Les gens qui se trouent les veines en rue ne sont pas là par hasard. Ils ne sont que l’i­mage d’un mécanisme, qui trou­ve son origine dans un réseau de menta­lités infiniment plus per­vers. De toute manière, tu peux jurer que partout où il y a de l’ar­gent, il y a la Mafia. Elle fait son chemin dans n’importe quel busi­ness. Si ce n’est pas la drogue, c’est la cor­rup­tion, le racket, la prostitution, la spé­culation immobiliè­re…

Le système mafieux a démarré en Sicile et s’est ex­porté partout dans le monde. Les Italiens qui ont émigré en Amé­rique ou ail­leurs ont emporté avec eux la meilleure part de leur cultu­re, mais aussi la pire.

« L’UNICA SCELTA E IL MIMETISMO O IL VOLO ».

M. : J’aimerais que tu me commentes cette phrase que tu as écri­te : « Le seul choix est le mimé­tisme ».

P. : (Rires) « Le mimétisme ou l’envol » ! Tu tri­ches.
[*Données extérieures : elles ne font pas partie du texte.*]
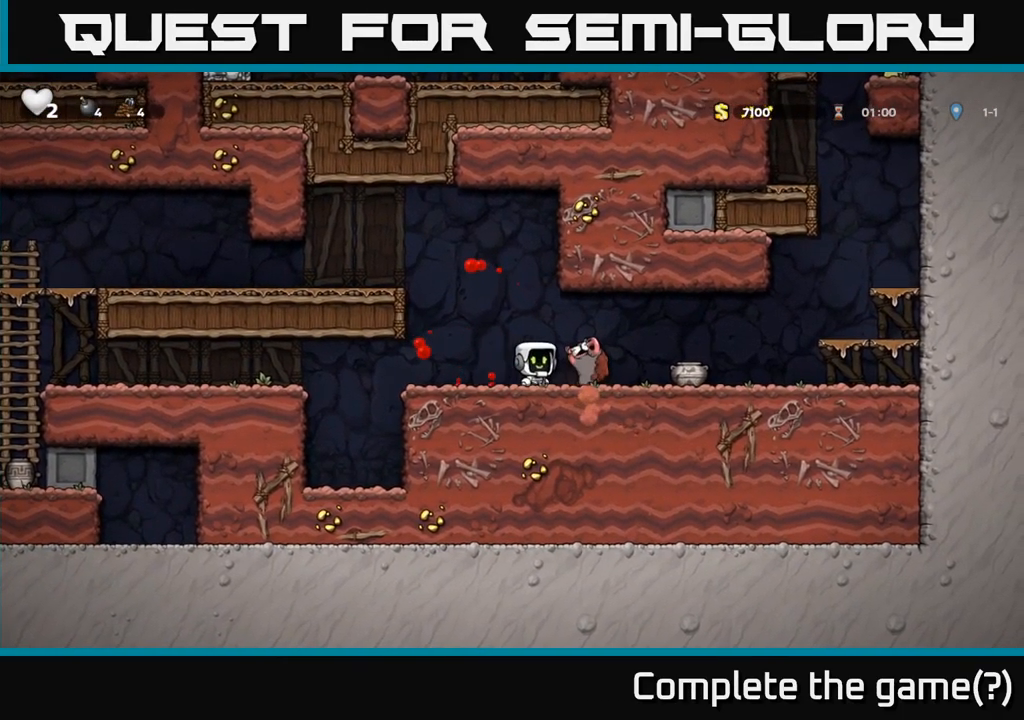
{"dt_ms": 500, "buttons": ["A"], "right_stick": "center", "events": [[67, "A", "down"], [134, "X", "down"], [234, "X", "up"], [284, "A", "up"], [400, "X", "down"], [500, "A", "down"], [500, "X", "up"]]}
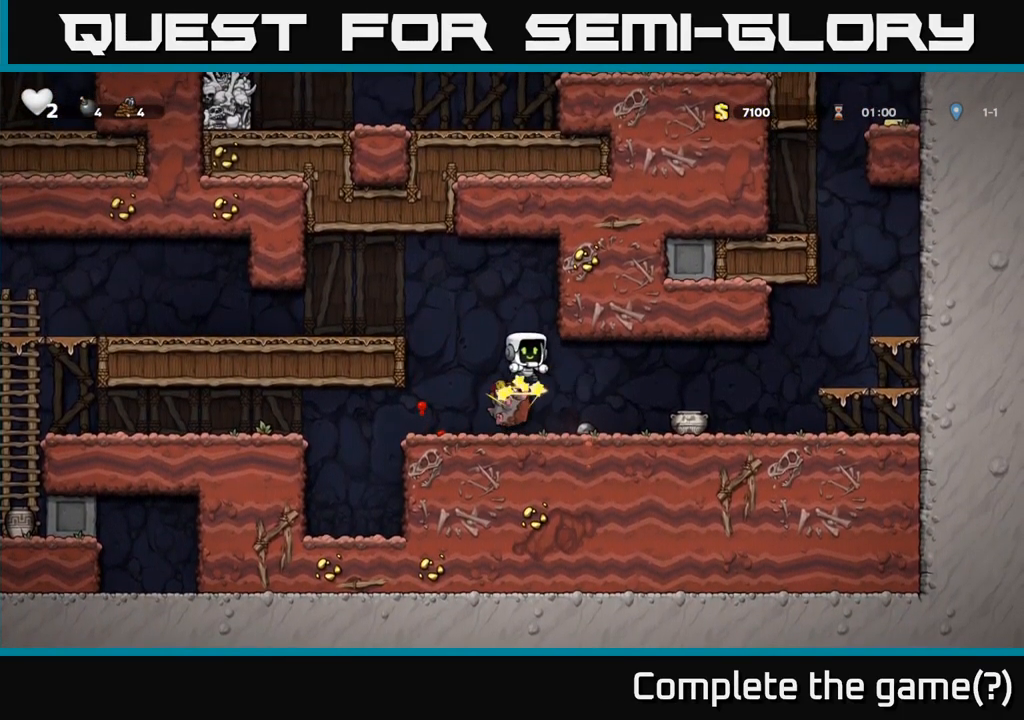
{"dt_ms": 500, "buttons": [], "right_stick": "center", "events": [[100, "X", "down"], [117, "A", "up"], [150, "X", "up"], [317, "A", "down"], [350, "X", "down"], [367, "A", "up"], [384, "X", "up"]]}
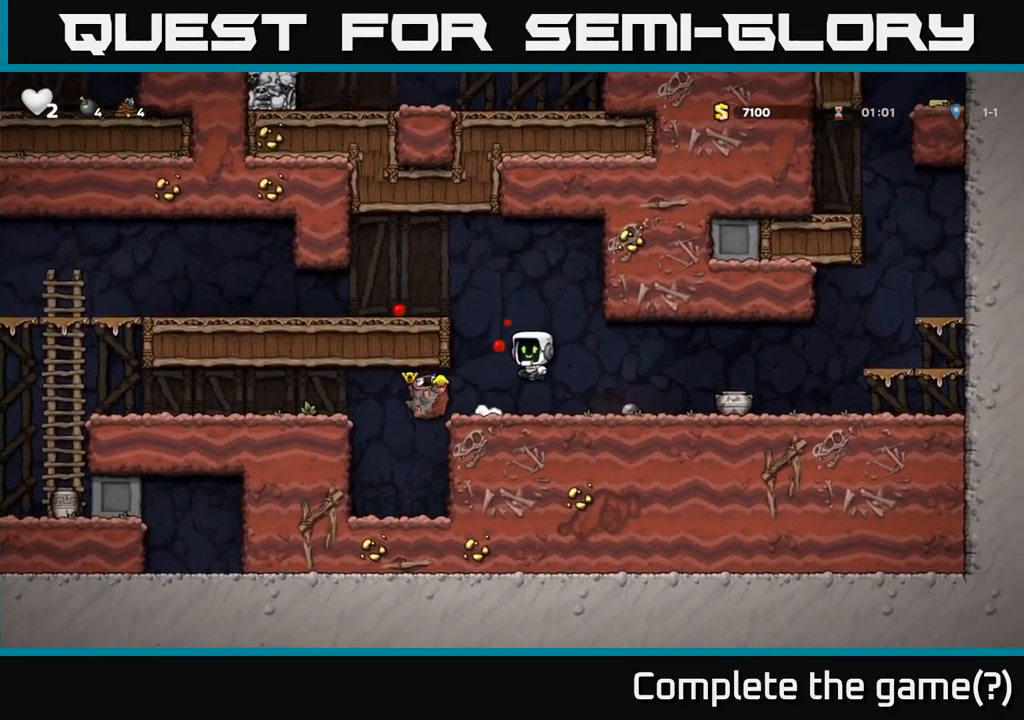
{"dt_ms": 500, "buttons": [], "right_stick": "center", "events": []}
M. : Entendu. C’est un peu dur, non ?

P. : C’est dur, mais plus un régime se radicalise, plus tu te mimétises. Ou alors, tu te tailles. Ce serait évidemment la der­nière chose que je voudrais faire, me tailler. Cela dit, je n’en­tends pas renoncer à ma liberté au-delà de certaines limites. On verra ce qui se passe dans les prochaines années.

M. : Je pense à une autre phrase dans « Tex »: « Je ne veux plus d’amis. Je ne veux que des enne­mis ». C’est un cri de guerre ou un cri de misanthro­pie ?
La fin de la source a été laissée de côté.